The Boston-based firm with $1 trillion under management is considering including cryptocurrencies in some portfolios, it said in a February report from a team that includes equity research analyst Matthew Lipton and trading technologies principal Lee Saba. The company’s systems were upgraded to enable trading in Bitcoin derivatives, and Wellington has started taking positions in companies related to cryptocurrencies.

“Various Wellington teams are already positioning portfolios to take advantage of mining and blockchain implementations by, for example, investing in select chipmakers making components” for tracking and creating digital coins, the report said, without naming specific stocks.

Shares in Taiwan Semiconductor Manufacturing Co., which manufactures chips for Nvidia Corp. and Advanced Micro Devices Inc., have climbed 34 percent since the beginning of 2017 and surged to a record in January. Nvidia more than doubled in the period. Demand for the high-powered chips used in crypto mining comes at a welcome time for TSMC amid waning smartphone sales in China.

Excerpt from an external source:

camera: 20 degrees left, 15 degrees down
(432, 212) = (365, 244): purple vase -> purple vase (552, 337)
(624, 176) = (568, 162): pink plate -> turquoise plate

Wellington is keen to stress that, for now, it’s not snapping up direct exposures in Bitcoin and related currencies, dubbing its official stance as “cautious.” As the firm’s analysts dig deeper into digital tokens, they plan to say more on the outlook in due course.

The biggest digital coins as a group fell 12 percent in February after a 15 percent drop in January, according to an MVIS index that tracks the largest and most liquid cryptocurrencies. That’s the first back-to-back monthly drop since November 2016.